Before clinical adaptation, ocular PA imaging requires numerous animal studies to verify the longitudinal performance stability of ocular PA measurements. Also, better understanding of early disease activity is important to apply PA imaging for ocular diseases detection. For example, knowing how early can PA detect retinal sO₂ changes in DR would be helpful in determining when to begin screening diabetic patients with the technology. Lastly, visual stimuli can cause neurovascular coupling in the retina, and have been reported to change retinal vessel diameter, blood flow, and retinal sO₂ [119], [120], [121]. The reported visual stimulus had a flicker frequency between 10 Hz and 60 Hz, with a stimulation time greater than 10 s [122]. These stimuli are vastly different from the visible light that is used for illumination in PAOM, which has a repeat frequency of up to several kilohertz. Still, studies examining how visible light illumination influences PAOM accuracy are needed.

5. Summary

This mini review briefly introduced ocular physiology, described prevalent ocular diseases that cause blindness, and summarized evidence of aberrant retinal sO₂ and RPE melanin concentration in these blinding diseases. We also described recent efforts to measure retinal sO₂ and RPE melanin concentration and discussed how PA imaging allows for the precise quantification of these parameters. We summarized recent developments in PA imaging that have improved both anterior and posterior segment imaging, and discussed potential areas of research that will facilitate adopting ocular PA imaging in the clinical setting.

Conflict of interest

Hao F. Zhang has financial interest in Opticent Inc., which, however, did not support any work in this review.

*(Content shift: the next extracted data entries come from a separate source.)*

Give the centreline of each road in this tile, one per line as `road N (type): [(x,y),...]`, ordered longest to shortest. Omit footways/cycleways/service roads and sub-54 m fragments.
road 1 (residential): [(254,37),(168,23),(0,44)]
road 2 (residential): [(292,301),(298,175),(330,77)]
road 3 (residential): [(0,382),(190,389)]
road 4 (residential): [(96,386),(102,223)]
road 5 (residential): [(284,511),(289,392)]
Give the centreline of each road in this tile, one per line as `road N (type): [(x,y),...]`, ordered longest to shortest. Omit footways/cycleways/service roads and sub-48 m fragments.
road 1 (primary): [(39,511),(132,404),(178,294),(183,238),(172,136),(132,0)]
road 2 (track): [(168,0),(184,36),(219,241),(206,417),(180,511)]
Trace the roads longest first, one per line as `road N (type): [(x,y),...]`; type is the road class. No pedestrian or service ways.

Wenzhong Liu has no conflict of interest.

Biographies

Wenzhong Liu completed his B.S. in Biomedical Engineering from Tian Jin University, Tian Jin, China in 2008, and earned his M.S. in Biomedical Engineering from Shanghai Jiao Tong University, Shanghai, China in 2011. He is currently a Ph.D. candidate and a HHMI International Student Research Fellow in the Department of Biomedical Engineering at Northwestern University. He is interested in functional imaging of the eye.

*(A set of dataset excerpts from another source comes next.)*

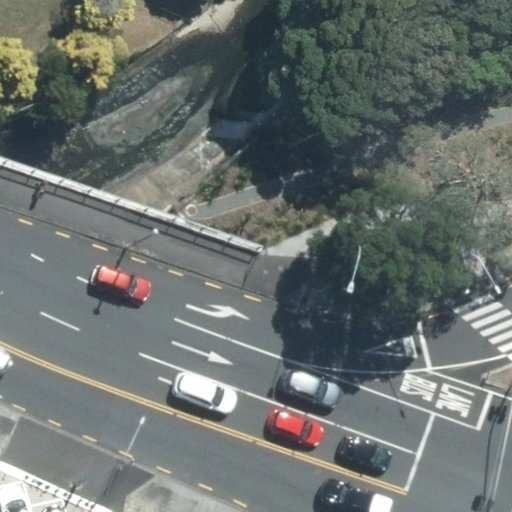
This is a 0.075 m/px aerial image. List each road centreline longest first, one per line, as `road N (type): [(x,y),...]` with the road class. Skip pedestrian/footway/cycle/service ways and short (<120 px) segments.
road 1 (secondary): [(255,432),(511,314)]
road 2 (secondary): [(255,432),(0,340)]
road 3 (secondary): [(511,504),(255,432)]
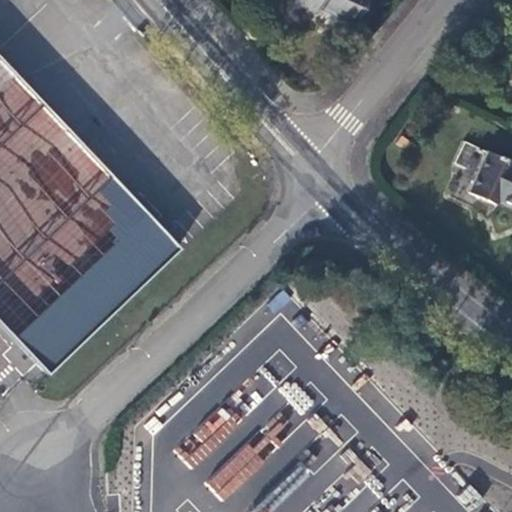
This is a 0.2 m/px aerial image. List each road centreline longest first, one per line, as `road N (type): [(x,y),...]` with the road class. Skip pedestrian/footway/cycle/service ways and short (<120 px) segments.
road 1 (tertiary): [(302,166),(511,346)]
road 2 (tertiary): [(150,0),(302,166)]
road 3 (residential): [(302,166),(347,123),(444,0)]
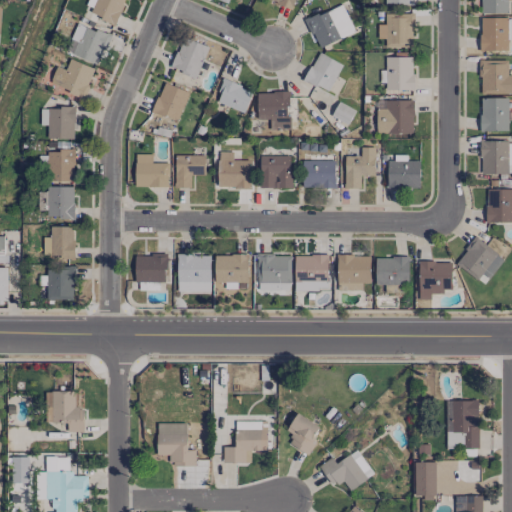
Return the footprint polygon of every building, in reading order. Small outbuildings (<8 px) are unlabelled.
[(124,0),(95,0),(90,13),(115,24),(124,0)] [(269,0),(291,8),(293,0),(269,0)] [(507,13),(507,1),(511,0),(479,0),(479,13),(507,13)] [(318,48),(354,32),(342,4),(305,20),(318,48)] [(385,13),(385,24),(377,24),(377,38),(384,38),(384,47),(413,47),(413,13),(385,13)] [(507,50),(507,17),(479,18),(480,51),(507,50)] [(111,36),(78,23),(66,52),(99,65),(111,36)] [(170,68),(195,78),(208,47),(183,36),(170,68)] [(330,91),(341,62),(315,53),(304,81),(330,91)] [(413,90),(413,57),(385,56),(385,73),(379,73),(379,83),(385,83),(385,90),(413,90)] [(83,97),(95,69),(70,58),(65,69),(57,66),(50,83),(83,97)] [(479,93),(511,93),(511,74),(507,75),(507,60),(480,60),(479,93)] [(243,113),(252,91),(224,79),(215,101),(243,113)] [(188,92),(163,82),(152,111),(177,121),(188,92)] [(289,92),(257,92),(257,116),(270,116),(270,129),(289,129),(289,92)] [(479,98),(480,131),(508,131),(507,121),(511,121),(511,112),(507,112),(507,98),(479,98)] [(413,133),(412,100),(384,101),(384,109),(376,109),(377,134),(413,133)] [(348,124),(354,109),(337,102),(331,117),(348,124)] [(41,107),(40,125),(47,125),(47,138),(74,139),(75,108),(41,107)] [(479,173),(510,174),(511,141),(480,141),(479,173)] [(73,181),(73,142),(49,142),(49,151),(48,151),(49,182),(73,181)] [(375,147),(360,147),(360,156),(345,155),(344,188),(360,188),(360,176),(374,176),(375,147)] [(240,149),(217,149),(217,188),(250,188),(250,160),(240,160),(240,149)] [(168,186),(168,163),(152,162),(152,154),(135,153),(134,186),(168,186)] [(204,155),(174,155),(174,187),(190,188),(190,175),(204,175),(204,155)] [(290,155),(259,156),(259,189),(291,188),(290,155)] [(335,161),(302,160),(302,187),(334,188),(335,161)] [(387,188),(420,188),(419,160),(386,161),(387,188)] [(74,186),(47,186),(46,217),(73,218),(74,186)] [(511,221),(511,188),(486,189),(486,222),(511,221)] [(74,227),(50,226),(50,237),(43,237),(43,256),(74,257),(74,227)] [(503,258),(473,237),(455,265),(477,280),(481,274),(489,279),(503,258)] [(166,255),(135,254),(134,281),(165,282),(166,255)] [(209,293),(210,255),(177,254),(176,292),(209,293)] [(247,282),(247,254),(213,255),(214,282),(225,282),(225,289),(233,288),(233,283),(247,282)] [(289,290),(290,255),(257,254),(256,290),(289,290)] [(294,255),(294,289),(327,290),(327,255),(294,255)] [(361,290),(361,283),(369,283),(370,255),(337,255),(336,290),(361,290)] [(408,285),(409,257),(375,256),(374,284),(408,285)] [(451,262),(419,262),(418,299),(430,300),(430,292),(451,292),(451,262)] [(46,299),(73,299),(74,268),(47,267),(46,299)] [(139,290),(159,290),(159,282),(139,282),(139,290)] [(83,432),(83,408),(74,408),(75,390),(52,389),(51,422),(67,423),(67,431),(83,432)] [(451,400),(451,423),(446,423),(447,449),(478,448),(477,400),(451,400)] [(286,430),(293,435),(288,442),(307,455),(316,442),(311,439),(320,426),(298,412),(286,430)] [(186,422),(156,422),(157,455),(168,455),(168,465),(195,465),(195,449),(186,449),(186,422)] [(266,450),(266,429),(234,430),(234,446),(222,446),(222,463),(250,462),(250,451),(266,450)] [(331,457),(318,466),(332,486),(342,480),(349,491),(373,474),(356,449),(336,463),(331,457)] [(28,457),(11,456),(11,482),(28,483),(28,457)] [(414,497),(435,496),(435,461),(414,461),(414,497)] [(36,499),(52,499),(52,511),(75,511),(76,500),(87,500),(87,476),(72,475),(73,471),(37,471),(36,499)] [(480,511),(481,496),(454,496),(453,511),(480,511)]
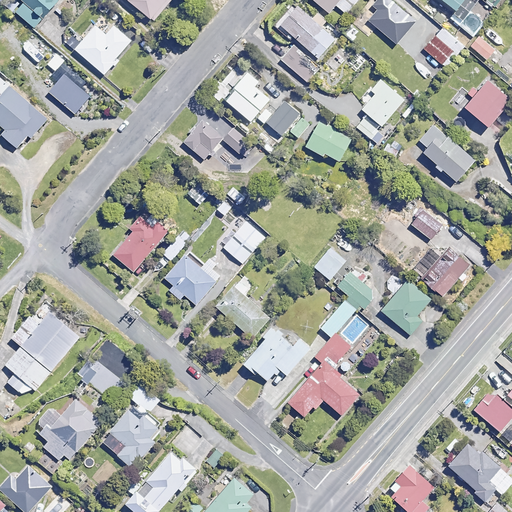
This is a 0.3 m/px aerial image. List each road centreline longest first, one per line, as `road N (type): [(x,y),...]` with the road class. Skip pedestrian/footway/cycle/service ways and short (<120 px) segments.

Hao F. Zhang received his Ph.D. in Biomedical Engineering from Texas A&M University, College Station, TX in 2006. From 2006 to 2007, he was a post-doctoral fellow at Washington University in St. Louis, St. Louis, MO. He is currently an Associate Professor in the Department of Biomedical Engineering and Department of Ophthalmology at Northwestern University, Evanston, IL. His research interests include optical microscopy, nonlinear optics, laser-tissue interaction, retinal imaging, and image processing.